Although we are taught from our very early age to say sorry whenever we do something wrong, when it comes to corporate apologies the issue becomes much more delicate. As a research from Harvard Business Review shows, the way an apology is delivered can deeply affect the stock prices of a company, and browse add-ons have even been developed to prevent the use of apologetic language in emails with the aim of not looking too “weak”. However, acting like adults really does pay back, and when companies take responsibility for their wrongdoings instead of passing the buck they see an uptick in financial performance.
How to brilliantly apologize 101
Elton John is definitely not wrong on how difficult it is to say sorry, but three companies set an example of how addressing the skeletons in their closet is a great way to showcase the values they hold, no matter how painful or compromising their past has been.
This Brazilian beer brand took a very strong and creative position over its sexist past – something that is shared across the whole industry as you might see in these pictures.
In occasion of its March campaign, “Reposter”, Skol shows to the public past – but yet recent - ads in which women have been portrayed as nothing more than product baits. Then, the brand asked several female artists to drastically change the ads by delivering a more respectful and empowering message (you can see them here).
The results really showed how the brand sincerely took responsibility for its past, in a project aimed at turning Skol into an advocate for inclusivity (this month it offered skin-colored cans to celebrate diversity). Most importantly it shows that as brands evolve, they openly need to deal with their past instead of hoping that memories will slowly fade in consumers’ minds – especially in an information age that made us not so forgetful.
2. National Geographic Channel
The notorious magazine took the chance of its April’s race-themed issue to explore problematic content published over the years with the help of the historian John Edwin Mason who carefully analyzed tons of articles and pictures. What came out of his research was disturbing, but the results were made public in every detail and shared with the readers.
Until the 1970s, National Geographic ignored Black American citizens only rarely acknowledging them beyond stereotypical roles such as laborers or domestic workers. Furthermore, it took full responsibility for the way it pictured “native” cultures and populations: exotic, savages, and uncivilized. As an example, a 1916 story about Australia shows the picture of two Aboriginal people with the following caption “… these savages rank lowest in intelligence of all human beings”. National Geographic, therefore, admitted how it contributed in creating a wrong dichotomy between the civilized-us and the uncivilized-them, a problem with higher proportions since it comes from a magazine with tremendous authority that has instead enforced the way Americans used to learn of native cultures – through Tarzan movies and racist caricatures.

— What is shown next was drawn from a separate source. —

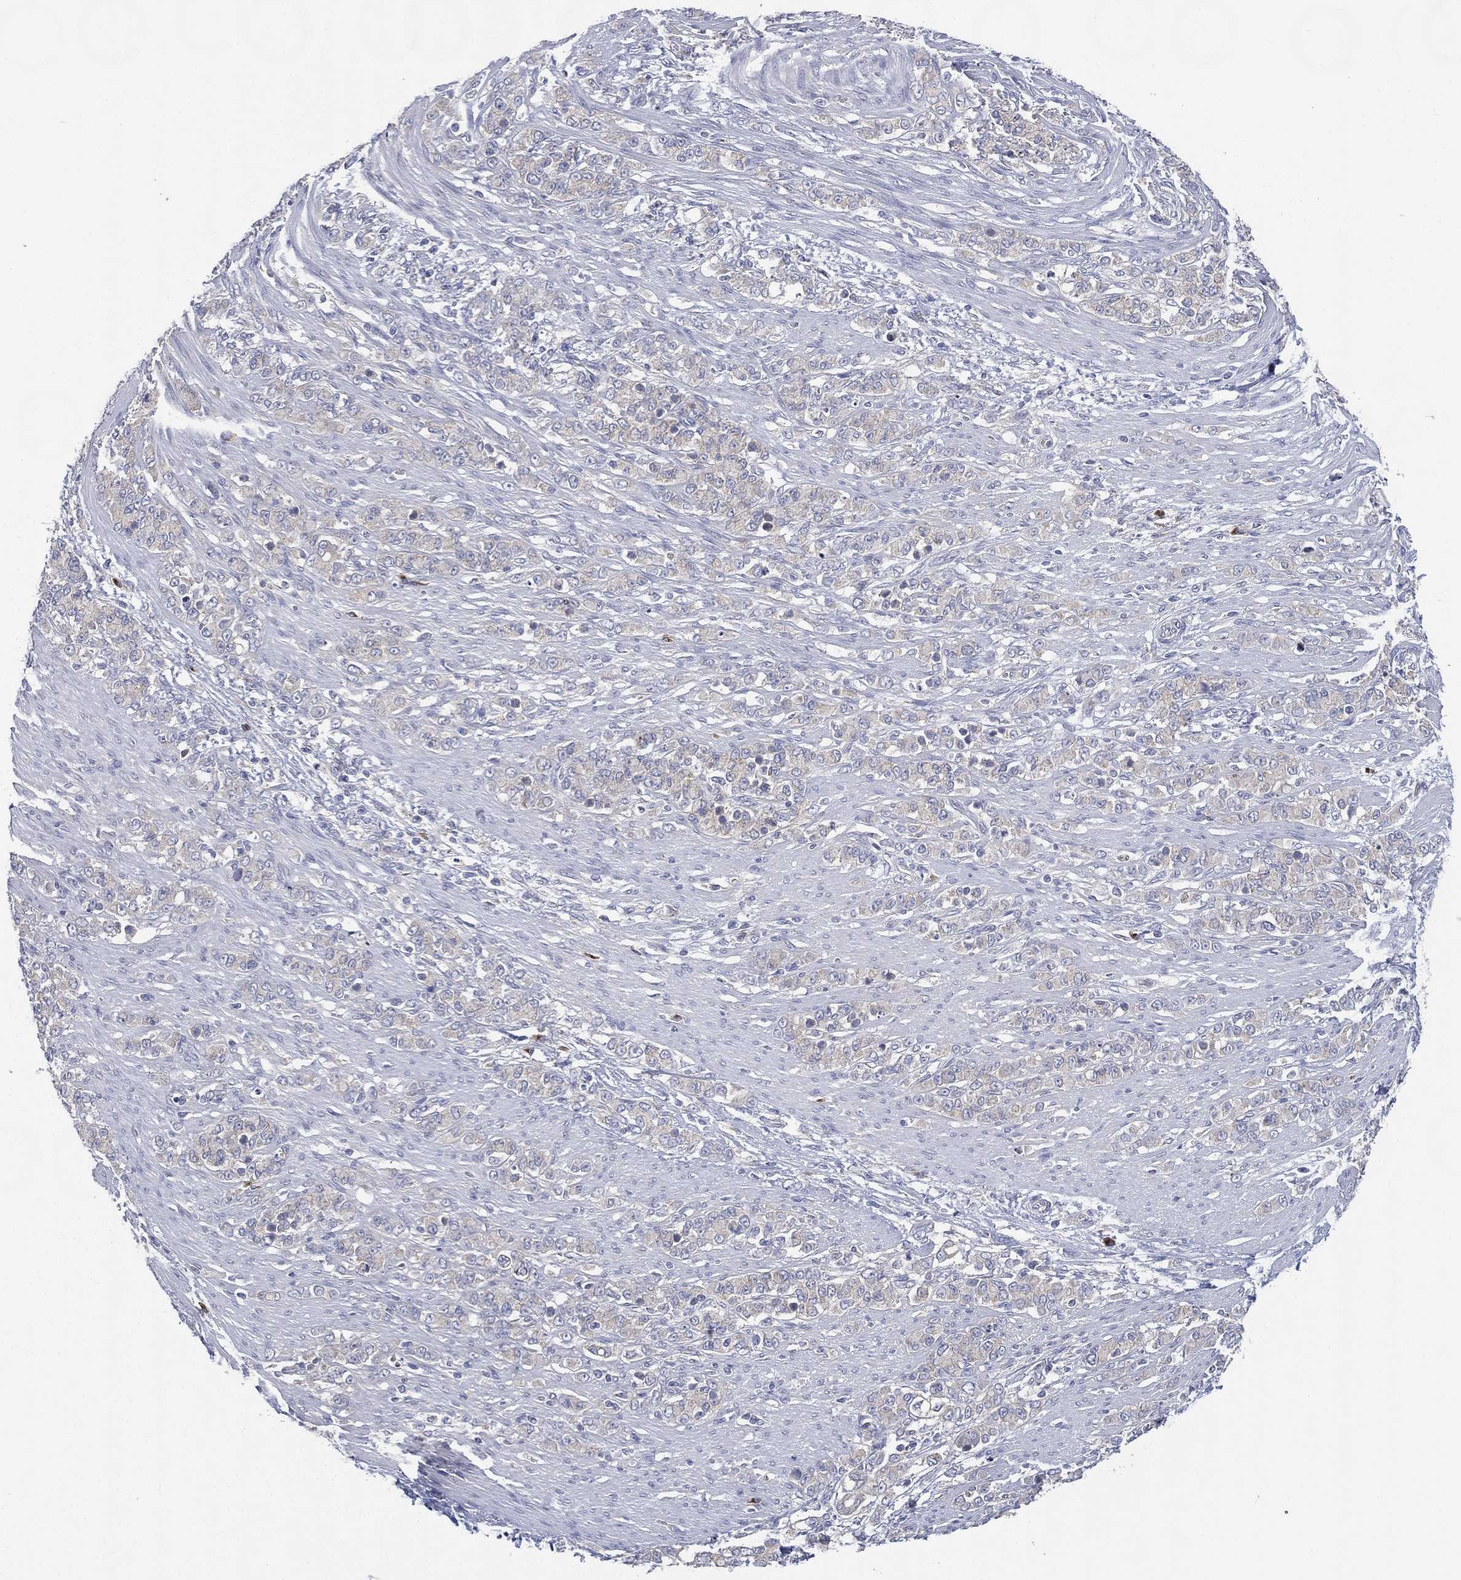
{"staining": {"intensity": "negative", "quantity": "none", "location": "none"}, "tissue": "stomach cancer", "cell_type": "Tumor cells", "image_type": "cancer", "snomed": [{"axis": "morphology", "description": "Normal tissue, NOS"}, {"axis": "morphology", "description": "Adenocarcinoma, NOS"}, {"axis": "topography", "description": "Stomach"}], "caption": "Immunohistochemistry of human adenocarcinoma (stomach) shows no expression in tumor cells.", "gene": "ATP8A2", "patient": {"sex": "female", "age": 79}}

In a move to clarify how National Geographic stands for an opposite set of values, it began its race-themed April issue with a long and detailed article about its problematic past which ends as follows: “Sometimes these stories, like parts of our own history, are not easy to read. But as Michele Norris writes, “It’s hard for an individual—or a country—to evolve past discomfort if the source of the anxiety is only discussed in hushed tones.”
The home-sharing company has been under a wave of criticism back in 2015 since several cases of racial profiling and discrimination have occurred on its platform. Indeed, it was found out that guests with African American names were 16% less likely to be accepted with respect to people with distinctive White American names.
The answer by the company came immediately with an open letter by CEO Brian Chesky addressing the fault of Airbnb of not having been able to prevent such behaviors, followed by a stricter and more detailed nondiscrimination policy. However, the cherry on the top of the cake was the 2017 Super Bowl’s ad which openly communicates Airbnb’s underlying values of inclusivity and sense of belonging.
It's never too bad to apologize, right?
Whether they are from one year or 100 years ago, it’s never too late to directly address painful issues belonging to the past of a company. Especially in today’s world characterized by stronger social movements, it’s time for companies to dust-off their archives and put themselves out there if they truly want to evolve.
And what’s your opinion? Do you think it is a good move to openly address those issues, or do you think it can backfire? And can you think of other successful examples like the ones above?